The Geoscience-to-CSV Pipeline as a Reusable Pattern

We built a system to read scanned well logs, and somewhere in the middle we stopped believing it was about well logs. The tell was how little of the code knew what a well log is. The classifier that separated a curve trace from the paper had never heard of a gamma-ray sonde. The routine that thinned a prediction to a single line did not know depth from temperature. The step that wrote the table out did not care whether the x-axis was depth or wavelength or years. What we had was not a petroleum tool with some vision inside it. It was a general image-to-tabular flow with a petroleum costume on, and the costume came off easily. This note reads that flow as what it is: a reusable four-stage pattern for turning a picture of a chart into the numbers behind the chart.

Being precise about the claim matters, because the adjacent work is easy to confuse it with. This is not a re-tour of the VeerNet architecture, the encoder-decoder with a transformer bottleneck we published for this task [5], nor the serving economics of running that model, nor the synthetic-data generator we built to feed it. Those all sit on top of a shape, and the shape is the subject here: four stages. A grayscale raster goes in, a per-pixel classifier assigns every pixel to a class, a centreline extraction thins each class region to a one-pixel line, and a resample writes that line out as a fixed number of table rows. Each stage is a stock computer-vision operation with its own decades-old literature, and the argument is that wiring those four together is a template you can carry to any chart-digitisation problem, not a one-off we assembled for logs.
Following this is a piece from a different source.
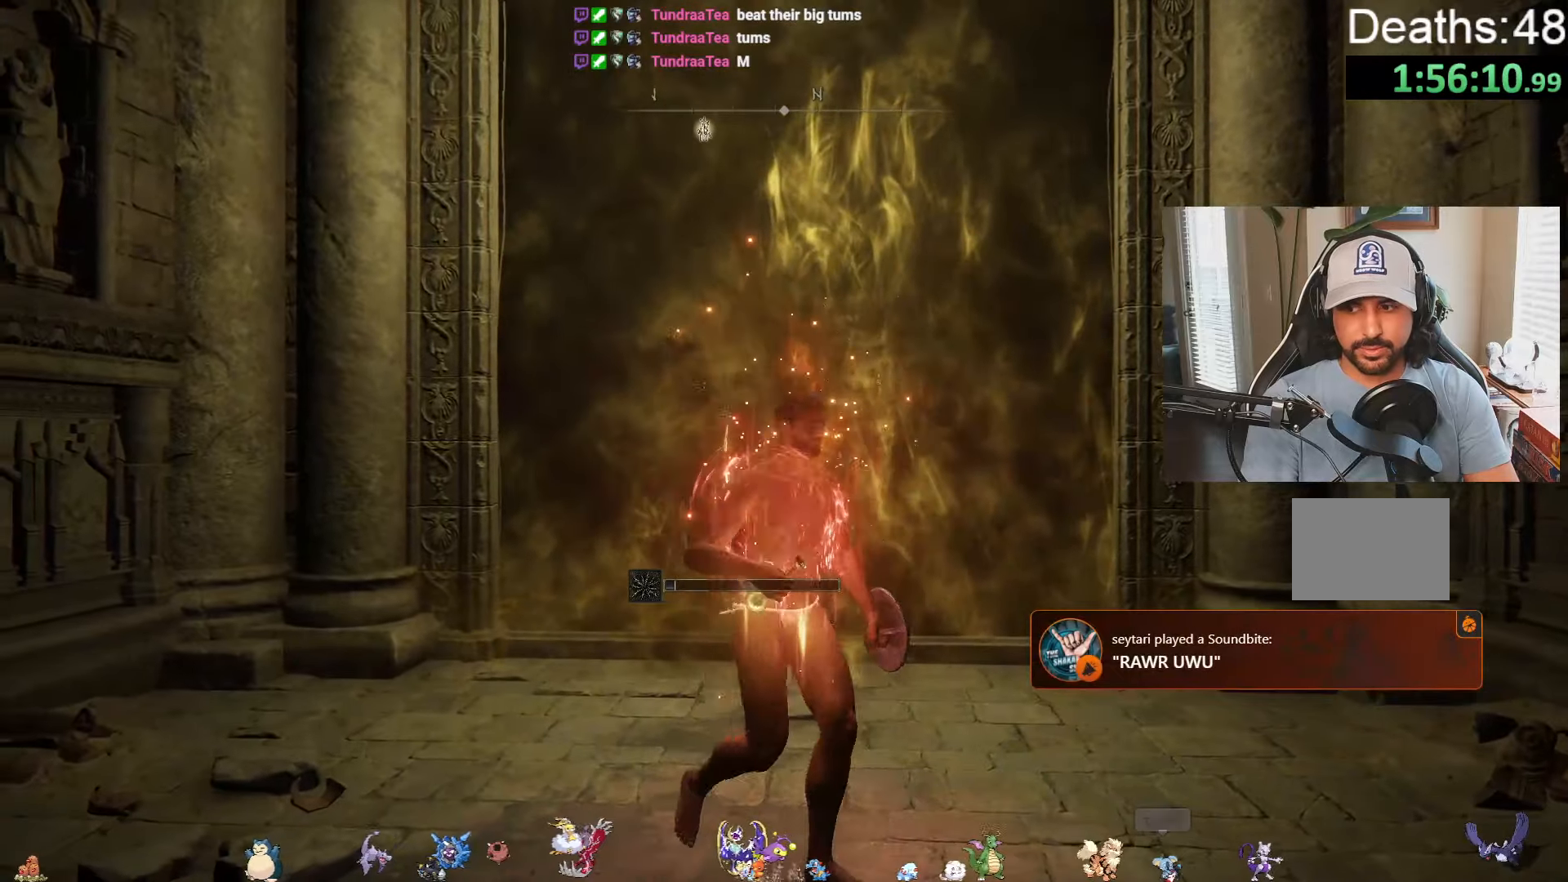
{"buttons": [], "left_stick": "up", "right_stick": "center", "events": [[67, "left_stick", "up-right"], [217, "left_stick", "up"]]}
The four stages, stripped of petroleum

Start at the input, where the generality is most obvious. The model takes a single grayscale channel. Not three colour channels, not a stack of geophysical inputs, one channel of intensity. A scanned log strip, a scanned exchange-rate chart, and a scanned ECG trace are the same object at this stage: a 2D array of brightness where dark pixels are ink and light pixels are paper. Nothing about 1 input channel is petroleum-specific, and choosing it was choosing to treat the problem as pure image, which is what let everything downstream stay domain-blind.

Stage two is the per-pixel classifier, the stage with the most pedigree. Assigning a class to every pixel is semantic segmentation, the operation Long, Shelhamer, and Darrell framed as a general dense-prediction task rather than an image-specific trick [1], and the encoder-decoder we run is the U-Net template Ronneberger and colleagues published for cell microscopy and the field then reused nearly everywhere [2]. Our classifier emits 3 output classes: background, the first curve, the second curve. The count is a property of the chart, not of geology: a single-trace chart is 2 classes, a five-trace chart is 6, and the machinery is identical. What the stage produces is a set of masks, one filled region per trace, and a mask is not yet a number. It is a blob of pixels shaped like a line.

Stage three turns the blob back into a line. A predicted mask is several pixels thick, and a table needs a single value per position, so the region has to be reduced to a one-pixel centreline without breaking into fragments. That is thinning, and the algorithm underneath it is Zhang and Suen's parallel skeletonization from 1984 [3], old enough to be furniture and general enough to have no idea what it is thinning. Feed it a curve from a well log or a boundary from a floor plan and it does the same thing: peel pixels off the edges until one connected line remains. This stage exposes the pattern most cleanly, because it is pure geometry with zero domain content.

Stage four is the resample, the step that makes the output a table instead of a picture. The centreline is a sequence of pixel coordinates at whatever spacing the image gave; a consumer wants values on a regular grid. So we interpolate the line onto a fixed axis, in our case 300 resampled depth points per curve in the validation notebooks, and write one row per point. Swap depth for the horizontal axis of any other chart and the operation is unchanged: read the calibrated axis, interpolate the centreline onto a regular sampling of it, emit rows. The word depth is the only petroleum in the stage, and it is a label, not logic.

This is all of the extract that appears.